Loads of Learned Lumber

Sunday, February 26, 2023

William Allen White, _A Most Lamentable Comedy_

 A SHORT NOVEL, just under a hundred pages, included in a volume titled Stratagems and Spoils, published by Scribner's in 1901. I obtained a copy to read through the good offices of interlibrary loan (thank you, Sioux Falls College Library).

I know about this thanks to Thomas Frank's The People, No, which I hope to be blogging about before too long. Frank's book argues that the the term "populism" is routinely misused and that the American political movement known as Populism has been routinely misunderstood. Case in point: this work of fiction by legendary Kansas journalist William Allen White. It was news to me that White wrote fiction, so Frank inspired me to check it out.

The main character in "A Most Lamentable Comedy" is Dan Gregg, a village atheist type who discovers an ability to articulate popular resentment of bankers and financiers, despite a very slender understanding of how banking and finance actually work. Gregg's Will-Rogers-as-Marxist schtick gets him elected governor, at which point he soon finds himself involved with a crowd of corrupt fixers who take advantage of his naïveté.
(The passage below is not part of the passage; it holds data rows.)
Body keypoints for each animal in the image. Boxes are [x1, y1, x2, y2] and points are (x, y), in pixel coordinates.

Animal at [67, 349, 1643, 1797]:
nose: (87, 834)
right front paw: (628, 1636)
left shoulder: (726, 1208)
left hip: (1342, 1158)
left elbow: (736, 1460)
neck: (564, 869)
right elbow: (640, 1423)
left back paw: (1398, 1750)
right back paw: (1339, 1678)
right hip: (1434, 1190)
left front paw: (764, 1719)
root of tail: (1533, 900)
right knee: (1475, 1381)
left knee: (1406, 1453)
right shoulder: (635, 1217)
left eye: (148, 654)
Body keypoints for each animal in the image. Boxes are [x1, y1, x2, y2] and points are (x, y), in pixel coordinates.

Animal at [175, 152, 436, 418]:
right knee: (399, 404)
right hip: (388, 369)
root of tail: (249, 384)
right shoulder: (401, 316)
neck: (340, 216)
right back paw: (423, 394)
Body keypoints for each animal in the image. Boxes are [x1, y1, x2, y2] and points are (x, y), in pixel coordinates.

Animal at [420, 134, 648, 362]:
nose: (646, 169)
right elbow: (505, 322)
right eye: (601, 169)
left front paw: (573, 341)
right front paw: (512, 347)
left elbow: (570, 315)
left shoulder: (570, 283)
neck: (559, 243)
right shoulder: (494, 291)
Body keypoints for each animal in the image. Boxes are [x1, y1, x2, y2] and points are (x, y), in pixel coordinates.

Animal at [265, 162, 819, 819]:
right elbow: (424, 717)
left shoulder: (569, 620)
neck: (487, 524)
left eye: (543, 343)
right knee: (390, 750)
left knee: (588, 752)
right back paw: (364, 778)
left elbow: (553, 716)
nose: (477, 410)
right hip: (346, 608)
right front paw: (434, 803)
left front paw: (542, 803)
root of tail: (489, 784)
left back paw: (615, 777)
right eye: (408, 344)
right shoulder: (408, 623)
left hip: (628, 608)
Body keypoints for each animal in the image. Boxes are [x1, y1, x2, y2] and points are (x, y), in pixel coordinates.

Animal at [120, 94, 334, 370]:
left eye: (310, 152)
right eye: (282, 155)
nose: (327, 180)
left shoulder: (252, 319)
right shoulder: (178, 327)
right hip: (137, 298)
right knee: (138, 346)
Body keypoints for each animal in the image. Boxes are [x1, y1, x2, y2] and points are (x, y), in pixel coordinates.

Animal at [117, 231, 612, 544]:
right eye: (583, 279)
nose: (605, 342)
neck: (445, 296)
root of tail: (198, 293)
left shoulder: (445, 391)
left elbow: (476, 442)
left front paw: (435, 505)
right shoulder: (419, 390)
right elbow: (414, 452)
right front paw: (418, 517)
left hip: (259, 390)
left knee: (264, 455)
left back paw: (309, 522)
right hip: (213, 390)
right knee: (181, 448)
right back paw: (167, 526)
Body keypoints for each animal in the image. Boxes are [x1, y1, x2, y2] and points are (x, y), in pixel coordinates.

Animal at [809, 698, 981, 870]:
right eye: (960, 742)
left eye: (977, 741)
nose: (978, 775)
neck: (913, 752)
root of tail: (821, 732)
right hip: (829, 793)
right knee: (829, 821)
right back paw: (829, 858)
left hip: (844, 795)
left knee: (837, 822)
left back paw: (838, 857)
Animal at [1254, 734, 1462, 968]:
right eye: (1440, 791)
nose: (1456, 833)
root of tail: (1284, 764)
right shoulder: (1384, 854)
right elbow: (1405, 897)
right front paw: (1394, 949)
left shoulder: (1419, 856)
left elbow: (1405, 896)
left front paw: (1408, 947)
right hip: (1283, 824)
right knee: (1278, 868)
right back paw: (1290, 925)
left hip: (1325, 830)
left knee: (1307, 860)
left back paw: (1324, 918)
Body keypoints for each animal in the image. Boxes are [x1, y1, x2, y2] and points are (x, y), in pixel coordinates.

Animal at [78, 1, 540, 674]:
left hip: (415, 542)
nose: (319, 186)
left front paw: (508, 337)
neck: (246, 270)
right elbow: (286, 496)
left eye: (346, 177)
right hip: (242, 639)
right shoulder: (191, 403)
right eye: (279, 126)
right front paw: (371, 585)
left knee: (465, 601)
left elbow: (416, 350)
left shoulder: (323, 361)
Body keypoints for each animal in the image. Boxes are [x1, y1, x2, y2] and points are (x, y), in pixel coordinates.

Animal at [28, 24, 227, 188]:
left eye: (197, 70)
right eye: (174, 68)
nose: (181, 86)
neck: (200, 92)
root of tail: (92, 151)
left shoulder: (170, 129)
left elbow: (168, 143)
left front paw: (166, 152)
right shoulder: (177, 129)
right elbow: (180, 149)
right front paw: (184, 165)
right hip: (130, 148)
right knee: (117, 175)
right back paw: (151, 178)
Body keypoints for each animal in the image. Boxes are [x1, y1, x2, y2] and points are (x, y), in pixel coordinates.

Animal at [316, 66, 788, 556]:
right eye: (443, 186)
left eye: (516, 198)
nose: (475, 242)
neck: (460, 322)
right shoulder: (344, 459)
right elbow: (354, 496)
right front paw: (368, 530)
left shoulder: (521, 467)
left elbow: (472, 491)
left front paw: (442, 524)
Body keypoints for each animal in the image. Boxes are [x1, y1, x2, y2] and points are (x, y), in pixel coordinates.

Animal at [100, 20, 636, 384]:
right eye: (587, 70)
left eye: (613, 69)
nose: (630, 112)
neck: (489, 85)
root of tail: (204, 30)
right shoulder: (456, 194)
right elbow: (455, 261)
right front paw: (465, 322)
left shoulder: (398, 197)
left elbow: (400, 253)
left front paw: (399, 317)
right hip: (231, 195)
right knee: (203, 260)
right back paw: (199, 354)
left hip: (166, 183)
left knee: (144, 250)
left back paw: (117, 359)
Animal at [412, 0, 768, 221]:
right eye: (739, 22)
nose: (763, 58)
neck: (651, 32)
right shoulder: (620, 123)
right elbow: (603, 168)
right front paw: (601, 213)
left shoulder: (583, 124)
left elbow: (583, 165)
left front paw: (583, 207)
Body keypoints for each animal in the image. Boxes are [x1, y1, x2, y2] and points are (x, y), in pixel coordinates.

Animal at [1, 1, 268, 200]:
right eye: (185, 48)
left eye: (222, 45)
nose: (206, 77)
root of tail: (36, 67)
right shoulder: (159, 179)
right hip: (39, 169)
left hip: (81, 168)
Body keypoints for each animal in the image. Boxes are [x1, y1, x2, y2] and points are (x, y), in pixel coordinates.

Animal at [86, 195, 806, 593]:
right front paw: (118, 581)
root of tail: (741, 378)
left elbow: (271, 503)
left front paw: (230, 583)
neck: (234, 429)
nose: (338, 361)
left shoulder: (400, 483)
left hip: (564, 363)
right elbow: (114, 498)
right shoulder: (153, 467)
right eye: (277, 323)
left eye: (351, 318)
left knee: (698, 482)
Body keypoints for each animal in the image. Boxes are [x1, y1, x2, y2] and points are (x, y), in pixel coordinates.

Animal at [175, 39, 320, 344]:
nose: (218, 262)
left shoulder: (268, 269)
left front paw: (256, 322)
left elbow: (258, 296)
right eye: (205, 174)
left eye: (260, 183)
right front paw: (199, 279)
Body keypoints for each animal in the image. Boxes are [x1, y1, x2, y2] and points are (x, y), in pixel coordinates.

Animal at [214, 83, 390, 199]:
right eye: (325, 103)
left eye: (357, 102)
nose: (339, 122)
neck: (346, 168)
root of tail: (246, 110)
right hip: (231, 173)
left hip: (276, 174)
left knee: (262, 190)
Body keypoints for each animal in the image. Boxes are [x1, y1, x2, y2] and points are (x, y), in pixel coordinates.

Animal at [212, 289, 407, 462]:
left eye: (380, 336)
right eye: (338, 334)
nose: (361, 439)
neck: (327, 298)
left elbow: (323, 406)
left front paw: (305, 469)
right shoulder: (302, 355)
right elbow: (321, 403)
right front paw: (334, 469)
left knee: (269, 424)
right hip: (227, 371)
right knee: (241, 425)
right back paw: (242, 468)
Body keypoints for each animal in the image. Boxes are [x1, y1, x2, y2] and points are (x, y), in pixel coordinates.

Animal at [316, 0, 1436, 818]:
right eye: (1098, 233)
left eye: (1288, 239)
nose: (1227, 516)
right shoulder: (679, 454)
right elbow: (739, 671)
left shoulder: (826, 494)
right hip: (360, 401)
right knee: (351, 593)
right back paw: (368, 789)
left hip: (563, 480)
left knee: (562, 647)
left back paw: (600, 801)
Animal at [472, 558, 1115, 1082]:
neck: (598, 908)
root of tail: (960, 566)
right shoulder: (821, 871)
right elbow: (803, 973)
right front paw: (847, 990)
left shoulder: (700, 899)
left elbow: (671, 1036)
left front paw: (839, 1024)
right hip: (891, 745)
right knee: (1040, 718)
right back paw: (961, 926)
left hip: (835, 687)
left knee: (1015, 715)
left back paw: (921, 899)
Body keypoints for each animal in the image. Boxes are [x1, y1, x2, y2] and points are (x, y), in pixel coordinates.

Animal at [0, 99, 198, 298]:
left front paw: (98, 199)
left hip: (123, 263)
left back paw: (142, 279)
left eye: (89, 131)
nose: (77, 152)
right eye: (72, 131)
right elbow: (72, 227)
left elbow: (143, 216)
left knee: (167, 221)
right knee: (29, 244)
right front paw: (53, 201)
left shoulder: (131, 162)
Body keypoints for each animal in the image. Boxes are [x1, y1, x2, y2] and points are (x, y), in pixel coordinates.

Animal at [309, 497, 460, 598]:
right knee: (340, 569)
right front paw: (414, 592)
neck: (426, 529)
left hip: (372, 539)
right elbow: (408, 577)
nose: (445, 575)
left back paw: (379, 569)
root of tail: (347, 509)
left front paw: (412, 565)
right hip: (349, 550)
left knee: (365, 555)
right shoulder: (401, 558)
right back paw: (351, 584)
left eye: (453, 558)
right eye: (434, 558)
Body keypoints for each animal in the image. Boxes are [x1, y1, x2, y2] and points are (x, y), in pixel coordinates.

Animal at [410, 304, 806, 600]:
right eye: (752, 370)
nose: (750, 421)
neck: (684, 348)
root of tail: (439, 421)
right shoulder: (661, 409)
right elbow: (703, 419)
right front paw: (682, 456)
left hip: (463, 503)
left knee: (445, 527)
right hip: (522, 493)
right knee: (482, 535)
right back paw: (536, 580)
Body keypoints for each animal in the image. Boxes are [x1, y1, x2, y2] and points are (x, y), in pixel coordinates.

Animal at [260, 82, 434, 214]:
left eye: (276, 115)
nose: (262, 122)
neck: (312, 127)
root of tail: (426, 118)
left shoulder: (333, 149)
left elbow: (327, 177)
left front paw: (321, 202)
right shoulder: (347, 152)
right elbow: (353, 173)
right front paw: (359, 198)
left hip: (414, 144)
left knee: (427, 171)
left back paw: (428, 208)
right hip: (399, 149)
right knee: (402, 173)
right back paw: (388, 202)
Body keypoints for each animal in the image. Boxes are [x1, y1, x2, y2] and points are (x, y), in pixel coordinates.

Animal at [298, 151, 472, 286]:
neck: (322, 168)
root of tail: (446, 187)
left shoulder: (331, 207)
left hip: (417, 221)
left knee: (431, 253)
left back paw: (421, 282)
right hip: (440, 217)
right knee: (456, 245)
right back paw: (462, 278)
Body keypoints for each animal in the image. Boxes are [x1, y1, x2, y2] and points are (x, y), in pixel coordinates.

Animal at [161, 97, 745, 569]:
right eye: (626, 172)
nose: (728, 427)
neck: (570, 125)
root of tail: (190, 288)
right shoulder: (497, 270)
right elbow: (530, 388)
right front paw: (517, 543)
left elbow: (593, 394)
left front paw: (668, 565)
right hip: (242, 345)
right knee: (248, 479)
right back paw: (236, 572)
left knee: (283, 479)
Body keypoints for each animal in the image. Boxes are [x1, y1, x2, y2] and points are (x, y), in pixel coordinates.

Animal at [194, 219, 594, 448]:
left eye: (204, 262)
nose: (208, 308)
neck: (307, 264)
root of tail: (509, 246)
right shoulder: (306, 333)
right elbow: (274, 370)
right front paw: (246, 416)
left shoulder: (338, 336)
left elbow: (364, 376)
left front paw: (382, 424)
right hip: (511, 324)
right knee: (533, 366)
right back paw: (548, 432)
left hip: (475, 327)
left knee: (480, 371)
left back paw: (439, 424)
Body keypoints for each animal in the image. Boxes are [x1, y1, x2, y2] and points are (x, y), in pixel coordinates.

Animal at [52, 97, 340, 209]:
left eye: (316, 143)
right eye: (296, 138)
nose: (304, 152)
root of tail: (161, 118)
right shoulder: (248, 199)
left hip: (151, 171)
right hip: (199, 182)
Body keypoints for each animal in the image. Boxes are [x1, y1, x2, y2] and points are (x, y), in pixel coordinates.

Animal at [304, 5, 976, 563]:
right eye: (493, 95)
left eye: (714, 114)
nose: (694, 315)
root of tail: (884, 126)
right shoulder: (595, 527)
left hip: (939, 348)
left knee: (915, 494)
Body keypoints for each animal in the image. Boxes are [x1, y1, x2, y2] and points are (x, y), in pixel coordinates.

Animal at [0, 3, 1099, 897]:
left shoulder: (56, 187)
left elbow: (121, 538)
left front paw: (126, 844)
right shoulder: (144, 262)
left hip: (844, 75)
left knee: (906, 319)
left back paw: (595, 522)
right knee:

He is turned out at the next election, which he is convinced was fraudulent, and returns to his village and his wife.

Frank cites the novel as an example of how the Populists were caricatured as ignorant and demagogic even though they were nothing of the kind. It's an excellent example.

As a journalist's fiction, "A Most Lamentable Comedy" put me in mind of the fiction of the late Tom Wolfe: full of sharply-drawn representative types, satire of fashionable ideas, and an interest in the turning of the wheels of power, without much nuance as to character or setting or narrative modalities.  The book's preface, in which White sees his fiction, in its attention to the actual, as a departure from prevailing models of romance and domestic realism, likewise reminded me of the essays Wolfe occasionally published about why the contemporary novel should devote itself more to the mechanics of power, social and political, and less to the sort of thing they were encouraging in MFA writing programs. 

I wouldn't call Wolfe's fiction insightful about its times, though, entertaining though it often was, and I think Frank is right that White's fiction is not that insightful either. 

Still, White was famous for  his opposition to the KKK--I wonder whether he wrote any fiction about that?